作業指示
以下に示すビーフィーター・ジンの蒸溜についての文章を、最後の文の後から書き継いでください。

5.ビーフィーター蒸溜所のボタニカルの貯蔵庫:世界各地から集められたボタニカルはこの低温貯蔵庫で保管され、レシピに従って計量して蒸溜に使われる。貯蔵庫内は、多様なボタニカルの香りがまるで百花繚乱という感じで満ちていた

蒸溜

6.ビーフィーターの蒸溜室:この蒸溜室に5基、奥の壁の向こう側に更に2基の蒸溜釜がある。一番右側の小さな蒸溜釜は、1820年に操業を始めたチェルシー蒸溜所から来たもので、その容量はわずか268リッター。バローズ・リザーブの蒸溜に用いられた

ジンの蒸溜は、ボタニカルをスピリッツと一緒に蒸溜するが、その蒸溜方法は大きくは2種類に分けられる。一つは、ボタニカルを一定時間スピリッツに浸漬してボタニカルの成分をスピリッツに溶出させてから蒸溜する浸漬法で、もう一つはカーターヘッド・スティル(Carterhead still)というタイプの蒸溜機を用いる方法である。この方法では、ボタニカルを入れた銅の籠がスティルの上部に吊るしてあり、蒸溜中にアルコールの蒸気がこの籠の中のボタニカルを通過する時にボタニカルの香気成分が抽出される仕組みである。ビーフィーター・ジンの蒸溜は浸漬法を採っているが、カーターヘッドを採用しているジン・メーカーも何社かある。

7.蒸溜中のジンの品質をチェックするペイン氏:本溜中のジンの溜液は無色透明だが、加水すると左下に見えるグラスのように白濁する。高い度数のアルコールには溶けるが、低度数のアルコールには溶けないオイルが析出するためである

ビーフィーターで使うスピリッツは純度の高いグレーン・スピリッツで、ポットスティルでアルコール度数を60%に調整した後、ボタニカルを加えて24時間浸漬する。蒸溜は7時間かけて行うが、ウイスキーの再溜と同じようにまず前溜部分をカットし、アルコールが約80%に達した時点から本溜液を採取する。この切り替えは単に度数によるのではなく、溜液のサンプルをテイスティングして行う。本溜中のアルコール度数は約80%をキープするが、後半に度数が下がり始めたら本溜を中止して後溜に切り替える。ビーフィーターではウイスキーと異なり、前溜と後溜はリサイクルせずにアルコールの回収業者に売却している。

ビーフィーターの蒸溜はゆっくりしたプロセスである。浸漬に丸1日、蒸溜は7時間だが、一日に一回しか行わないので、釜の回転は実際には2日に一回である。ロンドンのビーフィーター蒸溜所には瓶詰め設備はなく、蒸溜されたジンはジン・コンセントレートの状態でスコットランドのグラスゴー近郊にあるキルマリッド・プラントに送られ、そこでニュートラル・スピリッツとブレンドし度数を調整して瓶詰めされる。

コレクション項目:
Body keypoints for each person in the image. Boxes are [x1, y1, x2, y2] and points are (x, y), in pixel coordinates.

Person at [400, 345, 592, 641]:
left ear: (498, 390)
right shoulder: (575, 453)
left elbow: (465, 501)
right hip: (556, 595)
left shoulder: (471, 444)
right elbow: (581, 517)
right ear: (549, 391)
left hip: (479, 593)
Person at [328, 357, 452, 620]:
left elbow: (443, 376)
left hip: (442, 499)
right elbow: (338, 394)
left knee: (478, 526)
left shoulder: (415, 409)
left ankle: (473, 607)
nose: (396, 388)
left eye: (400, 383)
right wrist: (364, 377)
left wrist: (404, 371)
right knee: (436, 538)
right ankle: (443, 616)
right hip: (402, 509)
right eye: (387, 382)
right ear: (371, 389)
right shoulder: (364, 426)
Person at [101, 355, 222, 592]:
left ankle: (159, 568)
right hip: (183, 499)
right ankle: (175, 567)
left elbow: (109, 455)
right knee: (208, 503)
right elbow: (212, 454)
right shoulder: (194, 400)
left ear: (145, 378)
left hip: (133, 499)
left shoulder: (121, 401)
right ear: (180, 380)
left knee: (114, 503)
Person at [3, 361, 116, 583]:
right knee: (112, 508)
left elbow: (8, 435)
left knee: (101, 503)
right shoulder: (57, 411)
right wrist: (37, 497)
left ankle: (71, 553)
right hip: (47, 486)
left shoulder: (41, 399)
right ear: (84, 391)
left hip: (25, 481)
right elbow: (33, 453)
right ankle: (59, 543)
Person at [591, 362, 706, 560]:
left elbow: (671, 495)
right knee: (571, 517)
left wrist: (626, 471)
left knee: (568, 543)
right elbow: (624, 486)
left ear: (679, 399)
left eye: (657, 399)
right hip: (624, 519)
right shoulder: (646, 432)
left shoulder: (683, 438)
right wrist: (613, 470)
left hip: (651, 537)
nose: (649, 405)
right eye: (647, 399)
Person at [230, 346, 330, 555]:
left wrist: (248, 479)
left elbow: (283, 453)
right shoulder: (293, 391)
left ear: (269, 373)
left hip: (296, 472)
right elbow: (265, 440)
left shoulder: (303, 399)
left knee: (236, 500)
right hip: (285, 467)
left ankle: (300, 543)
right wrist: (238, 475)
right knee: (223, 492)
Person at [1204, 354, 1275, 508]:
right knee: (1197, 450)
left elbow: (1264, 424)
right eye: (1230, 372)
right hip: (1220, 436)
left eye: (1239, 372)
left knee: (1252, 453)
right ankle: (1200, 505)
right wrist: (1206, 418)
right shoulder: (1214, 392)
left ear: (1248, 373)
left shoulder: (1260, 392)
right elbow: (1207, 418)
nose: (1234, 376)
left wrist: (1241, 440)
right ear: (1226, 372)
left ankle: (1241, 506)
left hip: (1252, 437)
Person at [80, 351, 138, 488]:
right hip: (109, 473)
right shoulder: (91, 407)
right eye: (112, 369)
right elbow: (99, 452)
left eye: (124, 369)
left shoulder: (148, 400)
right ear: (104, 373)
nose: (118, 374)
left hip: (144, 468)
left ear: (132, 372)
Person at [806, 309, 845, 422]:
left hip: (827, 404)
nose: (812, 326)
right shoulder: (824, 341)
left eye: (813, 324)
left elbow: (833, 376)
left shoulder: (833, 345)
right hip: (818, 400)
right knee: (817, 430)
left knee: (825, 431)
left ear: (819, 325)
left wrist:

結果
ビジター・センター

8.ビーフィーター・ビジター・センター階段室のカクテル・リスト:著名カクテルから初めて見るものまで全部で97カクテルの名前が書かれている。みんな飲んでみたい気分になる

ジンの蒸溜所は、長年一般見学者を受け入れてこなかったが、ビーフィーター蒸溜所は業界に先駆けて今年の5月に新しくビジター・センターをオープンした。消費者の学習意欲が盛んな現在、実際に製品が作られる所を経験してもらい、自社製品はもとより、ジン全般に関する理解を深めてもらうのは会社の大切な業務であるとの判断である。

適度にモダーンで瀟洒な受付の後、ジンとビーフィーターの歴史の展示室に入る。ジンの発展とその社会的背景を分かりやすく解説した展示は非常に充実していて、ゆっくり見ていると1時間はすぐ経ってしまう。コースの最後は、蒸溜室を見上げるゲストルームでの試飲で、ここで飲むビーフィーターのジン・トニックは格別の味であった。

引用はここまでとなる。